The EFF is a San Francisco-based nonprofit that “champions user privacy, free expression, and innovation .... We work to ensure that rights and freedoms are enhanced and protected as our use of technology grows.”

The “Who Has Your Back?” report essentially asks five yes-or-no questions about a given tech company, to determine if it “follows industry-accepted practices”; “tells users about government data demands”; “discloses policies on data retention”; “Discloses government content removal requests” and whether it has a “pro-user public policy: opposes backdoors.”

To be fair, given America's current legal climate, companies have to be graded “on the curve,” so to speak. For example: when it comes to telling users about government data demands, it's often illegal for companies to do so.

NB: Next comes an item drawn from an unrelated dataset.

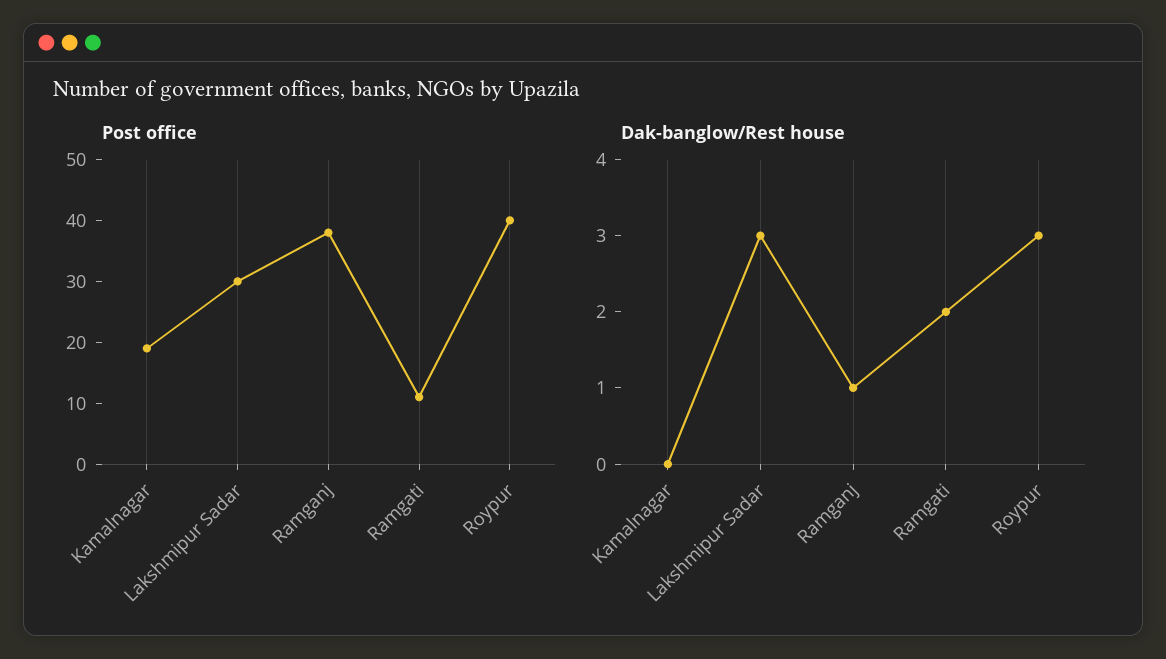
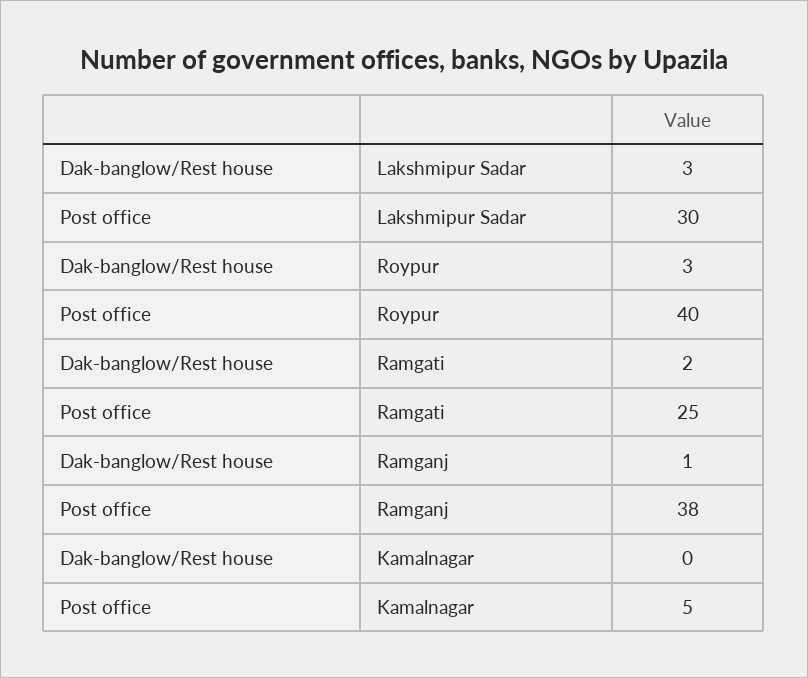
Post office, Kamalnagar: 20 -> 5
Post office, Ramgati: 10 -> 25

Consider the case of Yahoo (which got five out of five stars on the EFF's “Who Has Your Back” survey this year). Last September, Yahoo won what was then hailed as a “major court victory” – specifically, it finally won legal permission to admit that it had been spying on its own users, and giving the government massive amounts of their personal data, ever since 2008.

Had Yahoo not complied with the government's warrantless data demands, the company would've initially been fined $250,000 per day, with the amount set to double every week: $500,000 per day for the second week, $1 million a day for the third, then $2 million, then $4 million … enough to bankrupt the company in a matter of months.

Legal blackmail

There's also reason to suspect that Apple (another five-star company on the EFF report) has been secretly sharing data with the government — not because it wants to, but because it's facing legal blackmail similar to Yahoo's threatened crippling fines. Last September, around the same time Yahoo won the legal victory of being allowed to talk about what the government forces them to do, Apple released its third “Transparency Report.”

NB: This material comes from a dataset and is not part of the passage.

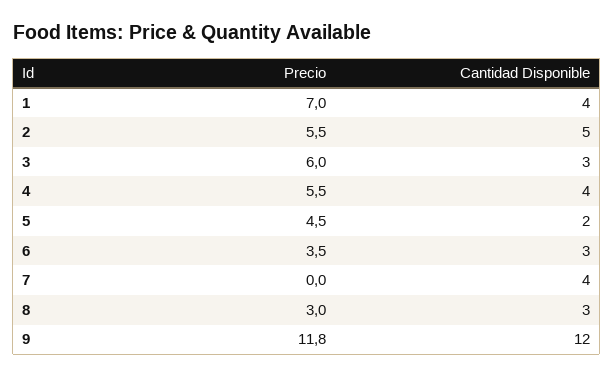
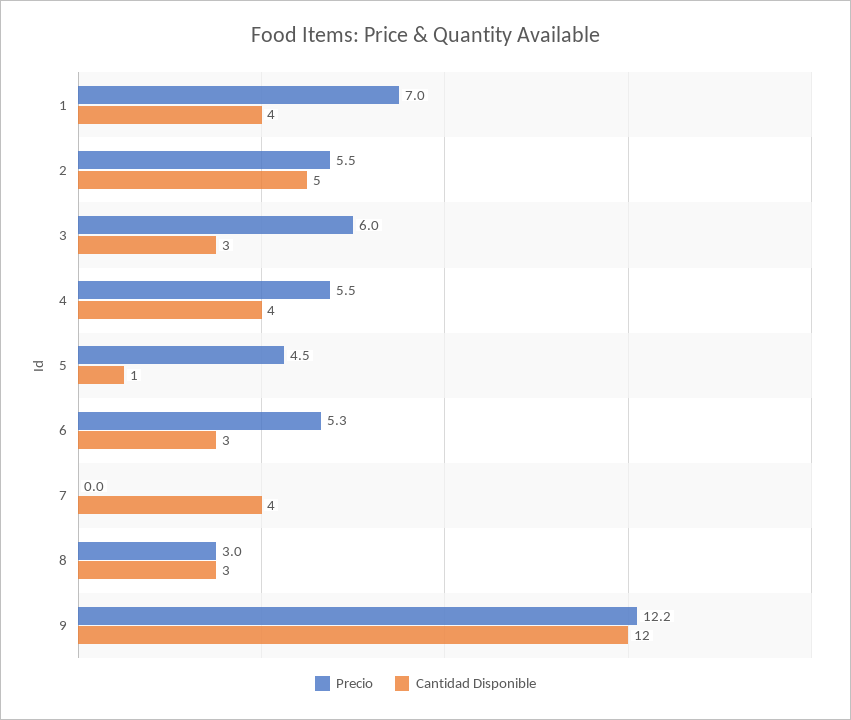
Cantidad Disponible, 5: 2 -> 1
Precio, 6: 3.5 -> 5.3
Precio, 9: 11.8 -> 12.2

The company only started producing transparency reports in November 2013, and sharp-eyed observers noticed that the first such report contained a certain phrase which Apple's subsequent transparency reports omitted: “Apple has never received an order under Section 215 of the USA Patriot Act. We would expect to challenge such an order if served on us.”

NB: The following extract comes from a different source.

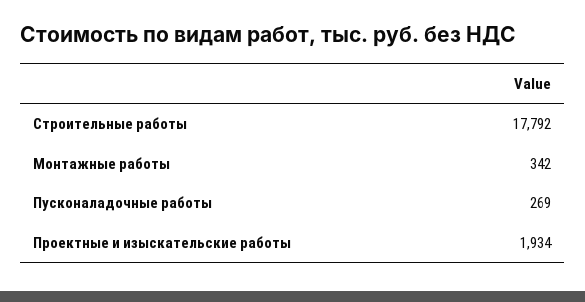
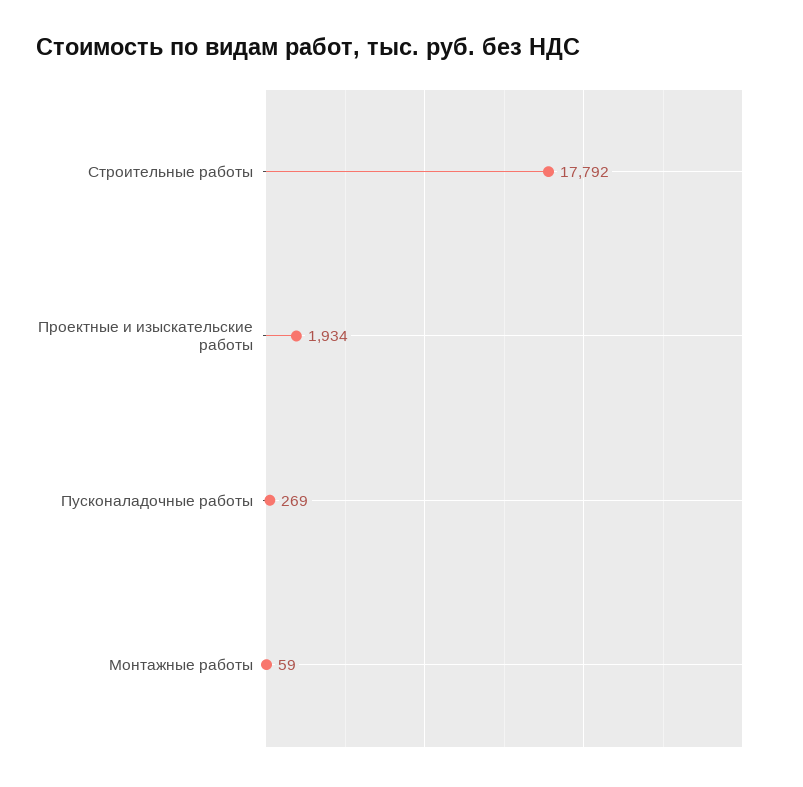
Монтажные работы: 342 -> 59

Section 215, among other things, allowed the FBI to demand information about a person without showing probable cause or even reasonable grounds to believe that person was engaged in criminal activity. Section 215 also made it illegal for organizations to disclose the fact that they'd been required to hand over information.

And that's why various organizations ranging from local public libraries to multinational tech giants like Apple developed the habit of posting statements which are known as “warrant canaries”: statements claiming that the organization has not been forced to comply with a secret government data-grab coupled with a legal gag order. And if the “warrant canary” statement later disappears, that implies the opposite: “We have been helping the government collect information on people, but we're not allowed to talk about it.”

That's the legal climate under which the Electronic Frontier Foundation has been releasing “Who Has Your Back?” reports for the past five years. In addition to Apple and Yahoo, the other tech companies to get five stars this year were Adobe, Credo Mobile, Dropbox,, Wikimedia, and

At the opposite extreme, EFF's two worst companies, rating only one star apiece, were AT&T and WhatsApp.